I'm reading the book Pattern Recognition and Machine Learning by Christopher Bishop, and on page 80, with regard to the multivariate gaussian distribution:
$$ \mathcal{N}(\mathbf{x} | \boldsymbol{\mu}, \boldsymbol{\Sigma}) = \frac{1}{(2\pi)^{D/2}}\frac{1}{| \boldsymbol{\Sigma}|^{1/2}}~ \exp \biggl \{ -\frac{1}{2} (\mathbf{x} - \boldsymbol{\mu})^{\mathrm{T}}~ \boldsymbol{\Sigma}^{-1}~(\mathbf{x} - \boldsymbol{\mu}) \biggr \} $$ it says:
First of all, we note that the matrix $ \boldsymbol{\Sigma} $ can be taken to be symmetric, without loss of generality, because any antisymmetric component would disappear from the exponent.

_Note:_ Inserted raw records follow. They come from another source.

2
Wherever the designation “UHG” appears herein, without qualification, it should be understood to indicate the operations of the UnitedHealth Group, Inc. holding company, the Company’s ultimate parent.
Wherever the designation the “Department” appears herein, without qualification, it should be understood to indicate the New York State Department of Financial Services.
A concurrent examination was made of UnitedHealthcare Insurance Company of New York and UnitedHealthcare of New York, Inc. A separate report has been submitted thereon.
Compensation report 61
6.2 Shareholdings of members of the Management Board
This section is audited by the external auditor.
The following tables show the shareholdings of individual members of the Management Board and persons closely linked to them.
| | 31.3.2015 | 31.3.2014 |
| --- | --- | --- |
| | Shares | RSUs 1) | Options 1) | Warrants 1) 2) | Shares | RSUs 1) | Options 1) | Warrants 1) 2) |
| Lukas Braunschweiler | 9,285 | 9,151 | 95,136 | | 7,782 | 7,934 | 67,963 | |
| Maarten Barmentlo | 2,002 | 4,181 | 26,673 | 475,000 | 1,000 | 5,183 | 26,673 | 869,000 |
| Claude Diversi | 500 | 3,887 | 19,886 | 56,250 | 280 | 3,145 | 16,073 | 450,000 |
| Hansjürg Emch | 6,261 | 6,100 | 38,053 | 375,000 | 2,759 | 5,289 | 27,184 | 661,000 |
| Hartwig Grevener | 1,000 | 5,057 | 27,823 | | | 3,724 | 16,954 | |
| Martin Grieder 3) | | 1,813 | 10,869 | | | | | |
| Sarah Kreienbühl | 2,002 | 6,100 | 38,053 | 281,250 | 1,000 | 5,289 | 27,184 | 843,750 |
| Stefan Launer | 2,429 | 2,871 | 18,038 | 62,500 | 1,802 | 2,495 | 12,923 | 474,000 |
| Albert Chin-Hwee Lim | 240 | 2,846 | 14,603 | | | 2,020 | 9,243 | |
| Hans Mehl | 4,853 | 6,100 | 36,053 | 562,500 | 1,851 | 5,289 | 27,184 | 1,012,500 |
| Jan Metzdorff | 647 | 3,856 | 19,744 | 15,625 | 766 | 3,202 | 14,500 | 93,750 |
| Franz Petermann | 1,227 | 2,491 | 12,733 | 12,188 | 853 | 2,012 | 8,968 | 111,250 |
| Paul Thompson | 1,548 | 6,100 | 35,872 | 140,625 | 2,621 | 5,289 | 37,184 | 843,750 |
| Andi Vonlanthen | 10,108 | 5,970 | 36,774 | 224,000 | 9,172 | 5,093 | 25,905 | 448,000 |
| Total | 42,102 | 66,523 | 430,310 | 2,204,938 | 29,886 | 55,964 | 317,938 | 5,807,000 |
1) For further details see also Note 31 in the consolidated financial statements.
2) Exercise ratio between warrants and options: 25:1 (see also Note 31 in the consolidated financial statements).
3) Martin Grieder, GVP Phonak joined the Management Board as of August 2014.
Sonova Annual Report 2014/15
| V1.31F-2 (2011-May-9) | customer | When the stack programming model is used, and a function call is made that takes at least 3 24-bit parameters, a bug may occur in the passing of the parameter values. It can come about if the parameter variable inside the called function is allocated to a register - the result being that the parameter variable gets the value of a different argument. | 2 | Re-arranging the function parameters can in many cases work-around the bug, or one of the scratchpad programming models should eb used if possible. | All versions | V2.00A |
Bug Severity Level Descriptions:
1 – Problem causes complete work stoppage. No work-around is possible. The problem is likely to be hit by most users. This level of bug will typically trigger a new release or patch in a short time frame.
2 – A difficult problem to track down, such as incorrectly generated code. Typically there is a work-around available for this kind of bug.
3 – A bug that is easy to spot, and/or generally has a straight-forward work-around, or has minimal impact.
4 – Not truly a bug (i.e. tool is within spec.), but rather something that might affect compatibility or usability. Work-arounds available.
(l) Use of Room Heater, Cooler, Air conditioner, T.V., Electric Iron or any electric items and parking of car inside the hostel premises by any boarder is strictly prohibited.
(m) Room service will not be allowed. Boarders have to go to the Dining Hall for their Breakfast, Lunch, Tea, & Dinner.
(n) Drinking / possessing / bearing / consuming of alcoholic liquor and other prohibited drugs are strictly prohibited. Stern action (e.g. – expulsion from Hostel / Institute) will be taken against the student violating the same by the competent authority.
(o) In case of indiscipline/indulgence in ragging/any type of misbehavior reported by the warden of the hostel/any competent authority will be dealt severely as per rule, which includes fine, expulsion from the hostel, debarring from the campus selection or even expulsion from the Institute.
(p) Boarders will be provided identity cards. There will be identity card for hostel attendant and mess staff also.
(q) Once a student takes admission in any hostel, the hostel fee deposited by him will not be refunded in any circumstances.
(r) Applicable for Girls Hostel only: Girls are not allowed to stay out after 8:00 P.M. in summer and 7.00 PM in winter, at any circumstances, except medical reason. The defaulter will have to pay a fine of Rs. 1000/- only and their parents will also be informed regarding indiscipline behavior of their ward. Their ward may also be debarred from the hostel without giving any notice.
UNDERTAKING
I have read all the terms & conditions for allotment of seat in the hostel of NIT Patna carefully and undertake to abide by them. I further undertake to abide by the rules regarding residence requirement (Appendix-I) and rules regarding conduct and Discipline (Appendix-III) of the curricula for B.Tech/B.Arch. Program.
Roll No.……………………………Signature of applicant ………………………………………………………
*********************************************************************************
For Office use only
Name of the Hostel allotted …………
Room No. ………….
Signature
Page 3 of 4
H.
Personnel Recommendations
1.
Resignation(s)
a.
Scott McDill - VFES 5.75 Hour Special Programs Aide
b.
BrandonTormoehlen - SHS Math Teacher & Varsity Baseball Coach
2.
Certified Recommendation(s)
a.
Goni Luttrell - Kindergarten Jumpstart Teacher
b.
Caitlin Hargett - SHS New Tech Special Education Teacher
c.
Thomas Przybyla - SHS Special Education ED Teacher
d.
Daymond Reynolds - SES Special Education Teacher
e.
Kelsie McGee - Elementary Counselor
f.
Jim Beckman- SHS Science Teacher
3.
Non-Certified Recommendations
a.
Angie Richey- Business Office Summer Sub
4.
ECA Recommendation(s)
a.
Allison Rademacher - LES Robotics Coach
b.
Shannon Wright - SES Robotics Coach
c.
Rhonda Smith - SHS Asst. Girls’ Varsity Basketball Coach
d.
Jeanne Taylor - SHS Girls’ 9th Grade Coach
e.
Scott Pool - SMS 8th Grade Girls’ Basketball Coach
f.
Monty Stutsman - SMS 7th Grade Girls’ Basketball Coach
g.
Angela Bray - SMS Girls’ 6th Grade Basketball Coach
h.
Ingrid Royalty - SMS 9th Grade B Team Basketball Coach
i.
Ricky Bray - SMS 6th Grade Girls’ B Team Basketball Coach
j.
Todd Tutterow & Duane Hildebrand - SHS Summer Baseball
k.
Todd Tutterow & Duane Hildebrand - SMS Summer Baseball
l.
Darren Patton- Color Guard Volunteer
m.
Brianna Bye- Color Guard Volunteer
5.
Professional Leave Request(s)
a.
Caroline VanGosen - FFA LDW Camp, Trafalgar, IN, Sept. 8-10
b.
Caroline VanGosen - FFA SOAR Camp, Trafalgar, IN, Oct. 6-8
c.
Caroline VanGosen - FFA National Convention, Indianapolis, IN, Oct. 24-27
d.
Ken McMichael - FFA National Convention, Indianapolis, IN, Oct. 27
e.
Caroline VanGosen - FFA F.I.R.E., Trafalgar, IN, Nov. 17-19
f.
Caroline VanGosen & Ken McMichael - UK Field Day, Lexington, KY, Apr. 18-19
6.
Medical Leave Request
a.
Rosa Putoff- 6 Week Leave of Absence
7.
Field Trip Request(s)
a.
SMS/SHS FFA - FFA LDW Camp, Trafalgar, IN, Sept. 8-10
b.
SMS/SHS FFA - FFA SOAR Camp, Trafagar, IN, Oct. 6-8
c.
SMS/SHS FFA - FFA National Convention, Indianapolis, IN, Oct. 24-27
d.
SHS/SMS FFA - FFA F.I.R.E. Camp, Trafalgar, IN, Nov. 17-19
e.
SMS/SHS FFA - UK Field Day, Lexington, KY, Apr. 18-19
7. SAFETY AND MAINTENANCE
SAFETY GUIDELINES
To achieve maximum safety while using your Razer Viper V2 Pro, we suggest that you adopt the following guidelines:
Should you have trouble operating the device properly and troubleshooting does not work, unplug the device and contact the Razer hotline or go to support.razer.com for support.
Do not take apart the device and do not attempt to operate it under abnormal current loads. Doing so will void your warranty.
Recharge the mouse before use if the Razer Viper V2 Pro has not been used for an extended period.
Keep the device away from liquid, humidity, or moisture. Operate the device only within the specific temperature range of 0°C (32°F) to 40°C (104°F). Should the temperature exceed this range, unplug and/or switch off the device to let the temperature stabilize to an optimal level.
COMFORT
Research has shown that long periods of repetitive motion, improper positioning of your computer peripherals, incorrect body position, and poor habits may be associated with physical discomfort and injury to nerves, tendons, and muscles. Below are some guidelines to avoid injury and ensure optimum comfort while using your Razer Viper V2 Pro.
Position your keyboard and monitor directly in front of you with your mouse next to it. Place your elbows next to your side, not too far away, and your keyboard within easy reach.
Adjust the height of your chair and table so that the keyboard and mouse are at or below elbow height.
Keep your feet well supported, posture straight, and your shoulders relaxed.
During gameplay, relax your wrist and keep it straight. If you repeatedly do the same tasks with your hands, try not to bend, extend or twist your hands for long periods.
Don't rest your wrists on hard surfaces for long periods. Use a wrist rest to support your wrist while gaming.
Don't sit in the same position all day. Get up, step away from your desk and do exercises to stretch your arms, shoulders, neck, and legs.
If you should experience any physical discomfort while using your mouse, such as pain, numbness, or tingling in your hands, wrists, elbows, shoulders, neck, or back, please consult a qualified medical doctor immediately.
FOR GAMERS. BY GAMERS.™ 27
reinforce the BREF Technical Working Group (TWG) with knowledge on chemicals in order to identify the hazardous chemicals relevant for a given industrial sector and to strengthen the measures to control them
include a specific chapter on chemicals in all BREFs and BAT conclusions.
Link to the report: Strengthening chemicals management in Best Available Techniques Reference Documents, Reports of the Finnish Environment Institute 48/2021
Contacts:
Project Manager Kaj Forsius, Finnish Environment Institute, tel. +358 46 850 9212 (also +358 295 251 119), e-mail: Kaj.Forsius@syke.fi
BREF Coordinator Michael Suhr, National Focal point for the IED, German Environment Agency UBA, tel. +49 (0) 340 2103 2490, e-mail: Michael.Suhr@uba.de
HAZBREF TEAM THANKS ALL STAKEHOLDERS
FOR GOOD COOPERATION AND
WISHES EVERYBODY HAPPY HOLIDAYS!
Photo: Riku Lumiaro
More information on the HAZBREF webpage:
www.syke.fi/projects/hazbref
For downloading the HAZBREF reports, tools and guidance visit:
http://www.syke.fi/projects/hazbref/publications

It's not clear to me what this means. Can someone explain?
When I plot such a distribution (e.g. using octave) using a non-symmetric matrix, I still get a valid distribution out. E.g. if I use $ \boldsymbol{\Sigma}$ = [1, 0.25; 0.5, 1], I get something out that looks half-way between $ \boldsymbol{\Sigma}$ = [1, 0.25; 0.25, 1], and $ \boldsymbol{\Sigma}$ = [1, 0.5; 0.5, 1].
Does the phrase "without loss of generality" here simply imply that for any asymmetric $ \boldsymbol{\Sigma}$ there is an equivalent symmetric one which would have resulted in the exact same Mahalanobis distance, and therefore we might as well only deal with the symmetric versions for mathematical convenience?